A while ago, I decided that a consolidation of my collection was somewhat overdue. My target was to go from 16 to 10 in total, and having mulled over what to retain and what to let go a few very nice watches were moved on. Out went my Aquanaut (it funded my motorcycling adventure, and frankly the value of it as a wrist trinket was getting silly); my Royal Oak Diver (a bloody gorgeous watch, but just a little too hefty for my wrist); and both my Parmigiani and Zenith chronographs.
What I didn’t count on was any new arrivals, but – true to form – I seem to have struggled in achieving my objectives in respect of any meaningful reduction. As there are some nice new trinkets now fighting for wrist time, though, I thought I’d pop up a quick incoming post with an image or two to liven it up 🙂
Rolex (Zenith) Daytona 16523
I only recently moved a steel Zenith Daytona on, but when I saw this beauty from 1996 listed for sale I felt a strange compulsion to nab it.
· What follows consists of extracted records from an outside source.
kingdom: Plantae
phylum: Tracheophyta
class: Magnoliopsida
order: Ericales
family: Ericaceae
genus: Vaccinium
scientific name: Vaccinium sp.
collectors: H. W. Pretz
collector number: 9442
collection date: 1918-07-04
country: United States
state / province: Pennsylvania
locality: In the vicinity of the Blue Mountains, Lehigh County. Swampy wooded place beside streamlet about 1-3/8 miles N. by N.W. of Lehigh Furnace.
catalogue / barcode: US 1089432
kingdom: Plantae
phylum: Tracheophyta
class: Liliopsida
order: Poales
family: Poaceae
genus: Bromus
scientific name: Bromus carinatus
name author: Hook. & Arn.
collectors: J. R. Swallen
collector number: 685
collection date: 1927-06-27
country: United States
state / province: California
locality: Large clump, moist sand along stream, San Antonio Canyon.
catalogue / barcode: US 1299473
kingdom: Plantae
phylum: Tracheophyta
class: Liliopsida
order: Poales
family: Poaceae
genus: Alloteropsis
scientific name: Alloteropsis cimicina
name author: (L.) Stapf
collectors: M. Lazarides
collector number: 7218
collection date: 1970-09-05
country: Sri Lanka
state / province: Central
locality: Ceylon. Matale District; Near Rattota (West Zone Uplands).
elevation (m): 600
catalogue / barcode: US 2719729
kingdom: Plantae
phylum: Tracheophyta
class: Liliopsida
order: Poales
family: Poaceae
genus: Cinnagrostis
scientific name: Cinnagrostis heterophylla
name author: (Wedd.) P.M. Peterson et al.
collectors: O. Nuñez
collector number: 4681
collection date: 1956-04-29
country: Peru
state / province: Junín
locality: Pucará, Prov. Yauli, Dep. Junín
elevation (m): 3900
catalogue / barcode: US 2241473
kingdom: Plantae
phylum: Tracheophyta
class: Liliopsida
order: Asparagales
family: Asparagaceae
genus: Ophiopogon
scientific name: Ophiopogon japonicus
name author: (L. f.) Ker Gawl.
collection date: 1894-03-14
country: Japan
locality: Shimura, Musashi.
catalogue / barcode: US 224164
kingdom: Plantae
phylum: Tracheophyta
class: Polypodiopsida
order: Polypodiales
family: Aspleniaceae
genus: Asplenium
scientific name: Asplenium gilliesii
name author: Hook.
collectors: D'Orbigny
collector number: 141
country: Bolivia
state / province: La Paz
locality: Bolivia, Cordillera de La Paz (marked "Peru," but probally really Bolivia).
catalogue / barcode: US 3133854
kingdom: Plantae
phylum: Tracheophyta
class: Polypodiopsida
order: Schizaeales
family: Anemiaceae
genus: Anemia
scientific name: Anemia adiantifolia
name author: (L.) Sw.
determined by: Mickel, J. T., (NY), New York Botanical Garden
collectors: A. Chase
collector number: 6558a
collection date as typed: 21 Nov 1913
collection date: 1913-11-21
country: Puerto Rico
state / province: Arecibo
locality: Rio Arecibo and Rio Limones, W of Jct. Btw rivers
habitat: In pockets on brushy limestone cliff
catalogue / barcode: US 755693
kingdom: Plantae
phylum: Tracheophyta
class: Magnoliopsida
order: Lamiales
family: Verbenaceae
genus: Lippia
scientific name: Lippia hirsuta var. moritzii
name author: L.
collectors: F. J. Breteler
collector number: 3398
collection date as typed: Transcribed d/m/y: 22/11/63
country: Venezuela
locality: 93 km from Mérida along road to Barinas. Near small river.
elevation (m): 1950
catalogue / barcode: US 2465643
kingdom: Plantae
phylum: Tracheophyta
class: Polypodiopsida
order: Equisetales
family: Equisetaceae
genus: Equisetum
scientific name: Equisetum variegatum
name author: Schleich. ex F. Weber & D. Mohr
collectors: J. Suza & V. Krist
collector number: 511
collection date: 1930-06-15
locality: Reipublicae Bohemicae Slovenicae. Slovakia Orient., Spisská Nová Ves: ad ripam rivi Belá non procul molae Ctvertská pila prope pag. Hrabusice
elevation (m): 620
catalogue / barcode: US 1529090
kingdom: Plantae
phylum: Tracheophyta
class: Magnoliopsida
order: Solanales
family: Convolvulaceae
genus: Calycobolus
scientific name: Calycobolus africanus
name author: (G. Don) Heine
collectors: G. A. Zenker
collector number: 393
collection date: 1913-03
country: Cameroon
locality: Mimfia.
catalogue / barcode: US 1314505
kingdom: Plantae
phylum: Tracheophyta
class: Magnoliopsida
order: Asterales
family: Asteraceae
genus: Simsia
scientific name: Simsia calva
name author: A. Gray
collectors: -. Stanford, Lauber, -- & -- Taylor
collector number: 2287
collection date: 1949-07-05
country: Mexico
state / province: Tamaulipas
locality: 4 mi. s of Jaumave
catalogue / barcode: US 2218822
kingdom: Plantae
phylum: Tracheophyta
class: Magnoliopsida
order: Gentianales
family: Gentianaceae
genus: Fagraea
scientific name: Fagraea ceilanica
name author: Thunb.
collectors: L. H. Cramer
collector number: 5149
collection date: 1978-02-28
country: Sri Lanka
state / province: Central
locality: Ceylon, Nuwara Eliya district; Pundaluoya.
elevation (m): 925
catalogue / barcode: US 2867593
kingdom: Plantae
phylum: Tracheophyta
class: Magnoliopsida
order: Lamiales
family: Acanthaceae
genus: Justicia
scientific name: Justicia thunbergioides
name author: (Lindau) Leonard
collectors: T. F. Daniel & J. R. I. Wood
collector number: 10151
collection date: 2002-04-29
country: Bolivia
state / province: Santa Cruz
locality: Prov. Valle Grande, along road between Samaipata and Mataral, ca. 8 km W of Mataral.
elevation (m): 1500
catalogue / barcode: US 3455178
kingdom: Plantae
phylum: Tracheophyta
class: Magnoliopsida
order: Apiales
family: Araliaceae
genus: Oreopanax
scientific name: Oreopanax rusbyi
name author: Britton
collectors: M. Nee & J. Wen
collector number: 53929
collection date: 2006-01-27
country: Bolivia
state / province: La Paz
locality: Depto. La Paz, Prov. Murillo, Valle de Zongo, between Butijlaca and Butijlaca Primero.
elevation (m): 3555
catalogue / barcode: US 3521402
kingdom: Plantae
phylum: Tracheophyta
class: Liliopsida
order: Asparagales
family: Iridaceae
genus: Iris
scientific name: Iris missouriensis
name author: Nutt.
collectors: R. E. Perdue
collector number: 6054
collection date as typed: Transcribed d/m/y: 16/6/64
The seller was happy to take my Parmigiani in part trade, and given that I was thinking of moving it on anyway a deal saw very swiftly concluded.
I must admit that I was in two minds when it arrived. It was clearly a lovely thing, but I wasn’t 100% sure how I felt about wearing a steel and gold watch. A couple of days in, though, and I was absolutely loving it. Maybe it’s because I’m in my late fifties now, but in any event it makes a lovely change, and it’s surprisingly adaptable. My task now is to keep it away from Bea, who has an uncanny knack of nabbing the watches she takes a fancy to.
Grand Seiko SBGE245G
This one was a real surprise, as – whilst I’d admired them from photos on the web I’d never considered buying one. However, when a trade deal materialised and I tried it on, it became a bit of a no-brainer.
It’s a Spring Drive GMT, and is a limited edition of 600 available from Seiko flagship salons, Seiko Premium Boutiques, and Seiko Premium Watch Salons across Japan (to quote Seiko, that is – they’re about to start appearing here in the UK, though, and this one seems to have been one of the very first received by authorised dealers here). Its water resistant to 200m, and offers three time zones using both the GMT hand and the 24 hour bezel. Unlike most GS Spring Drives, it also has torch-like lume.
Aside from the stunning sapphire bezel it has a mahogany-red dial with a very subtle sunburst finish, there’s a power reserve on the dial (which I think looks fantastic, and contrasts beautifully with the dial itself). It measures 44mm and is about as big as I’d want to go with it, but it wears nicely and (being a Spring Drive) features that mesmerising sweep of the second hand. I love it.
This is another watch (limited this tie to 1500 pieces) that came in a trade, but – given how much I liked the original vintage 6159-7001 when I owned it – it’s probably less of a surprising choice.
Anyone who knows the 6159 will see immediately that this is a very faithful homage in terms of both design and specification. It measures a fairly hefty 44.8mm in diameter, and features a monobloc case and coin-edge bezel; like the 6159, the lugs are long and angular. Inside is Seiko’s calibre 8L55, a hi-beat (36,000 bph) movement that’s essentially a less decorated version of the Grand Seiko calibre 9S85. What remains is a high-end movement with a 55-hour power reserve, 37 jewels and very decent accuracy.
The case is also finished in the same way as a Grand Seiko. This means that the polished surfaces are finished by hand using the traditional Zaratsu method, with sharp angles and perfectly flat surfaces.
The black aluminium insert has a golden track and numerals, designed just like the 1968 version. Seiko again harks back to the original with a matte black “gilt” dial, and having now owned both I would say that they’ve come up with a fantastic tribute to a real horological icon from the 1960’s. They even provide it on a classic waffle strap that – again – mirrors what one would have worn the 6159 on all those years ago.
So, that’s about it in terms of changes. Oh, save for the fact that – a few months ago now – I sold the Fifty Fathoms Mil-Spec on the sailcloth strap, and snagged the bracelet version instead (along with a sailcloth strap as well, so the best of both worlds). I’m not sure that I’ve ever posted a photo of the watch on the bracelet, but I finally managed to take one this evening.
For what it’s worth, I have no worries whatsoever in having sold a few “high end” watches, and frankly no longer enjoyed wearing wrist jewellery worth in excess of £20-30k. In any event, they helped fund some work on the house and my newfound motorbike madness, which to my mind is money well spent.